Via CIDRAP, a report by Lisa Schnirring: Meningitis outbreak poses questions for experts, clinicians. Excerpt from a long, informative post:
The number of patients sickened in a fungal meningitis outbreak linked to steroid injections for back pain rose to 137 today, including one more death, and clinicians are facing tough decisions about how to manage patients in light of unusual features of the outbreak.
In its latest update, the US Centers for Disease Control and Prevention (CDC) said it has received reports of 18 more cases since yesterday, along with news of another fatality, which raises the number of outbreak-related deaths to 12. The number of states reporting cases remained the same at 10.
A CDC conference call for clinicians today drew 2,000 participants, which the presenters called an "overwhelming response." Two of the CDC's experts were on hand to share the latest information on the illness and field many questions from health workers, ranging from pain clinic employees worried about their patients to an emergency department physician overwhelmed by the number of patients exposed to the recalled drug who are experiencing symptoms and need lumbar punctures to check for evidence of fungal meningitis.
The CDC experts included Melissa Schaefer, MD, a medical officer who works on ambulatory care and healthcare-related infection issues, and Tom Chiller, MD, MPH, a medical epidemiologist whose study emphasis has included fungal diseases. Both are with the CDC's National Center for Emerging and Zoonotic Infectious Diseases.
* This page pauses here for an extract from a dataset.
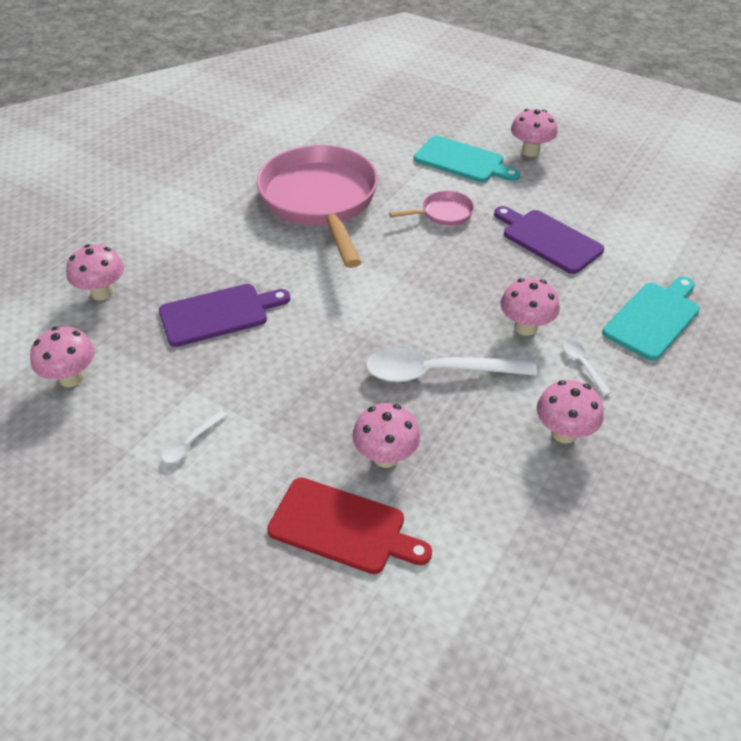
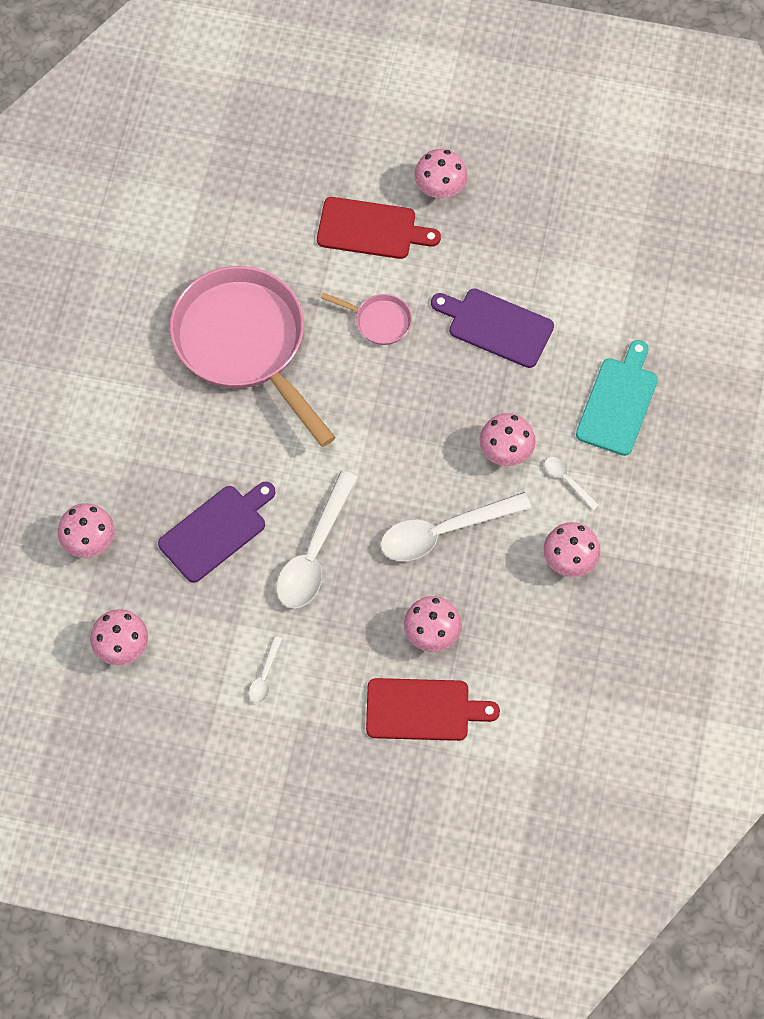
camera: 20 degrees left, 20 degrees up
pink pan [389,191,474,226] -> pink pan turned 60 degrees clockwise [321,292,412,345]
turquoise cutting board [414,136,520,182] -> red cutting board [317,197,441,259]
none -> white spoon [276,471,358,609]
Schaefer said the CDC is coordinating active outreach to patients exposed to one of the three recalled lots of preservative-free methylprednisolone acetate that have been implicated in the outbreak. She said 75 facilities in 23 states received the medication and that about 13,000 patients had at least one injection from one of the lots.
Some patients also received joint-space injections with the recalled steroids, but she said so far the CDC hasn't received any reports of infections related to those procedures.
The CDC's investigation and clinical guidance are evolving quickly, and she advised health workers to consult the CDC's outbreak Web page for daily updates.
Chiller said testing so far has confirmed that 10 of the infections involve Exserohilum, a type of black mold. "A rare and unique mold—not something we have seen causing meningitis previously," he said. Tests have also identified Aspergillus fumigatus in one patient's samples.